I've written before about the Achilles heel of enterprise presence, which is that it can't see the status change of a user on a cell phone who calls out into the cellular network. This call doesn't involve the enterprise PBX/presence engine, so the enterprise doesn't know that person's presence status has changed from Available to On the Phone. This was never a technical problem, but rather a business problem, and Sprint has now stepped forward to address it.
It's easy enough for a cellular carrier to send a user's status information to the presence engine; the carrier just has to be willing to do it. Sprint is now willing to do it.
I visited at the Sprint booth here at Interop Las Vegas, where Dan Jacobson (a frequent VoiceCon speaker) explained the new Sprint Mobile Integration offering to me.
There's not that much to explain, really. For $9.95 a month per user (list), Sprint will integrate with Cisco Unified Communications Manager or Avaya Communication Manager (more vendors to come), so that mobile devices on the Sprint network are brought into the enterprise dial plan and calls within the enterprise involving these devices are all on-net.

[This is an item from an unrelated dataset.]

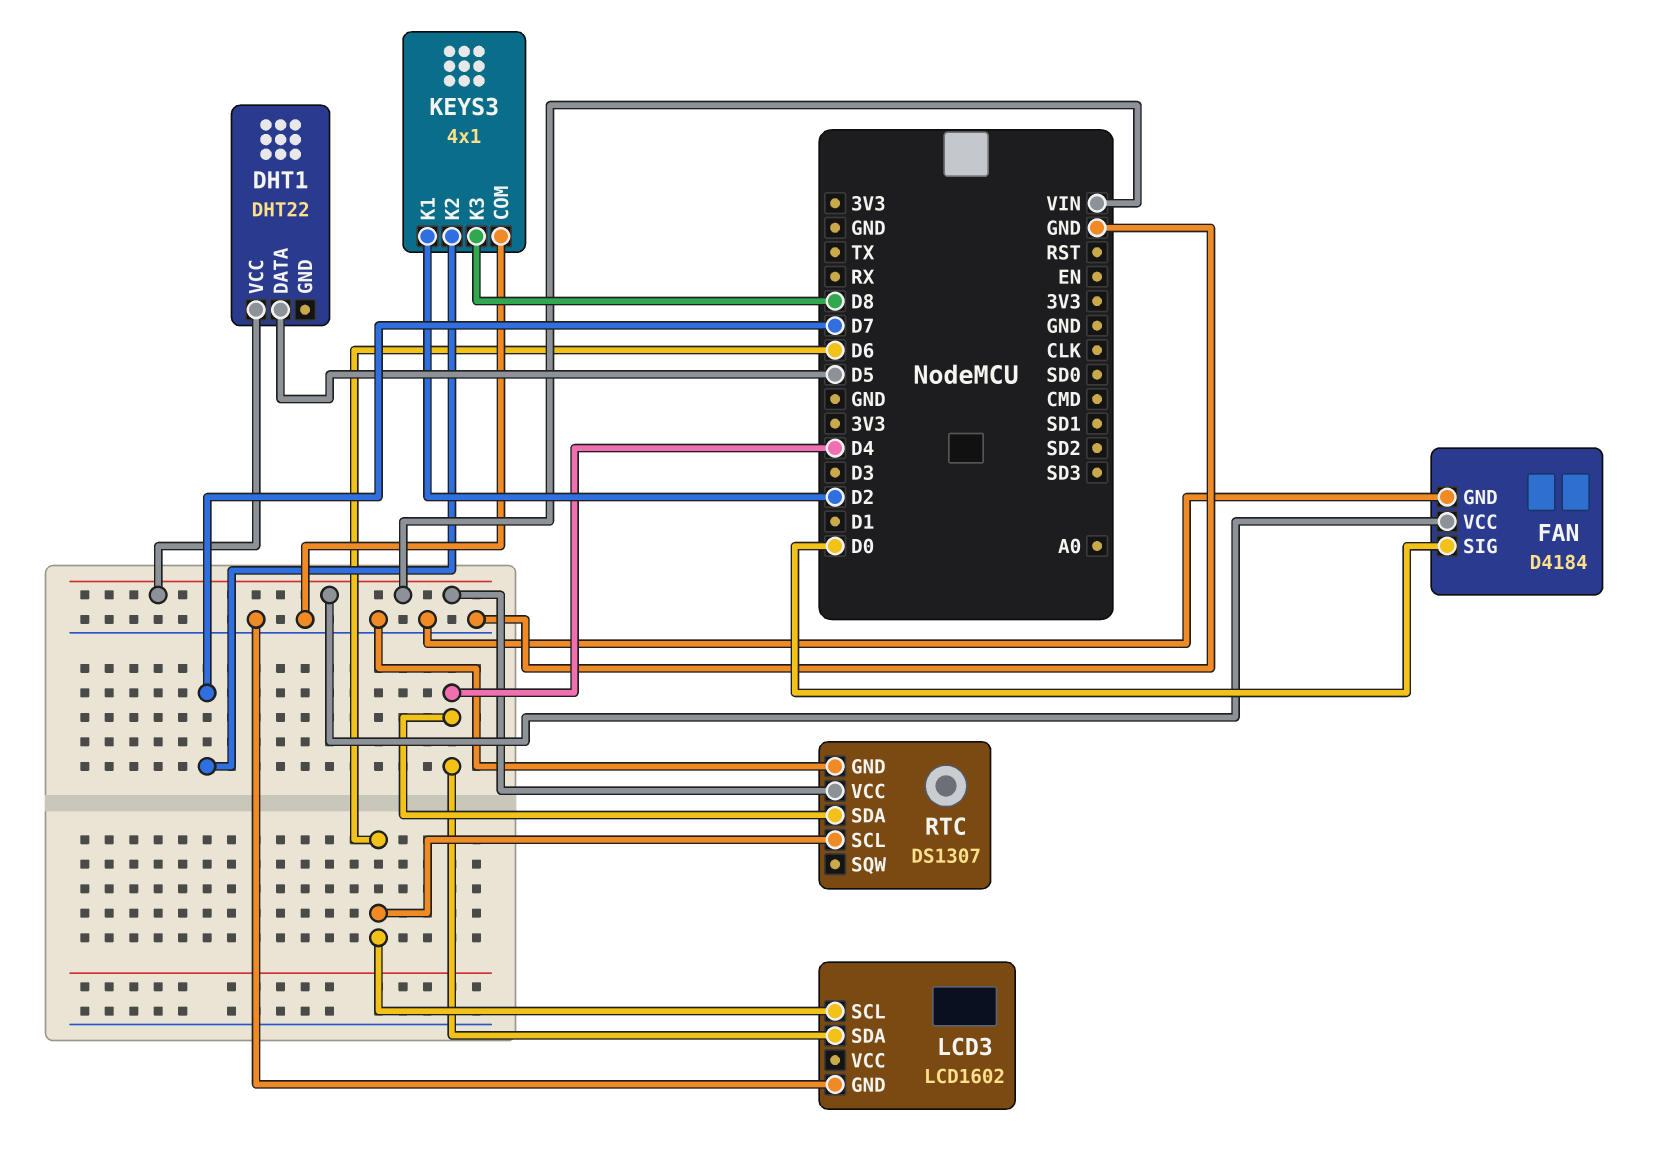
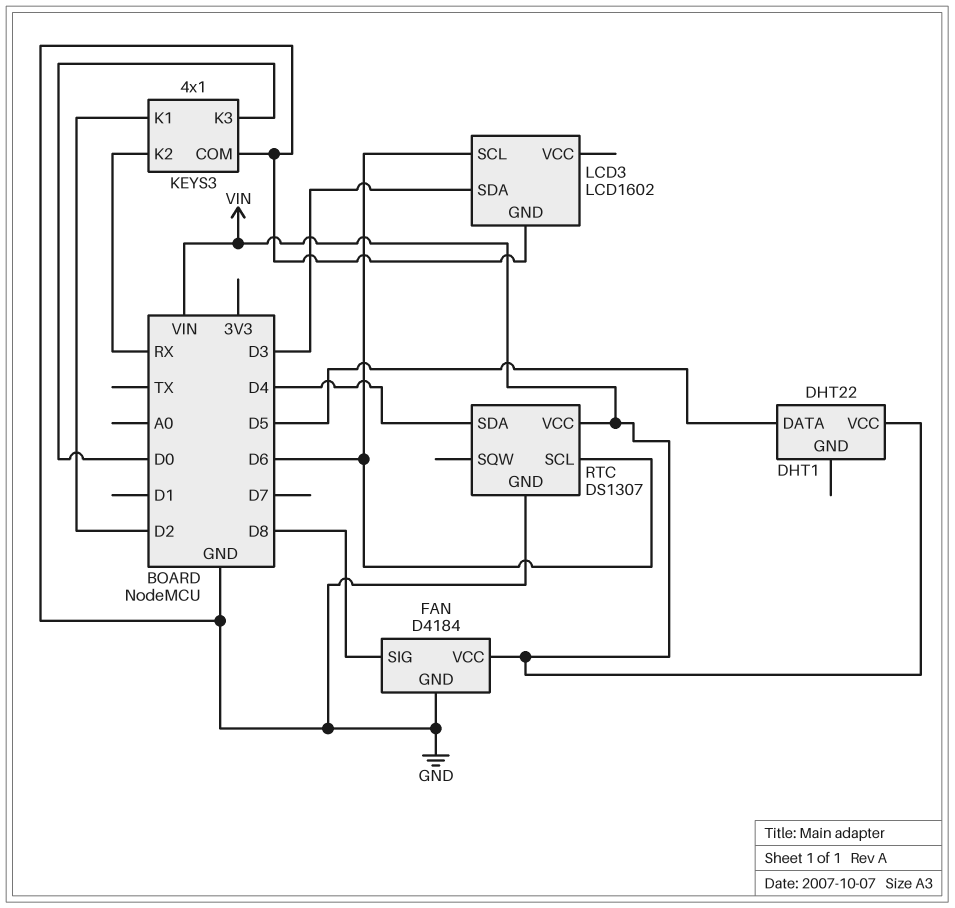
FAN pin SIG: D0 -> D8
KEYS3 pin K2: D7 -> RX
KEYS3 pin K3: D8 -> D0
LCD3 pin SDA: D4 -> D3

That saves on cellular minutes. (Though it's worth noting that, if you have a corporate contract with a commitment of minutes, you have to be careful not to save so many minutes that you fail to meet your commitment.)
The Sprint Mobile Integration also lets users route international calls from mobile devices through the PBX, letting you obtain the lower rate for this type of call as well.
Sprint is touting the service's ability to avoid desk phone deployment for highly mobile workers, who can use their mobiles and stay on-net; Dan Jacobson told me an enterprise could even consider the Mobile Integration service as a way to avoid deploying a PBX or any other premises system at small offices--you just give everyone a mobile and they hang off the Sprint network that's tied to the main enterprise system.
This is a pretty slick service, and it'll be interesting to see if Sprint's willingness to cannibalize its own on-network minutes will pay off in new contracts and progress against the likes of AT&T and Verizon.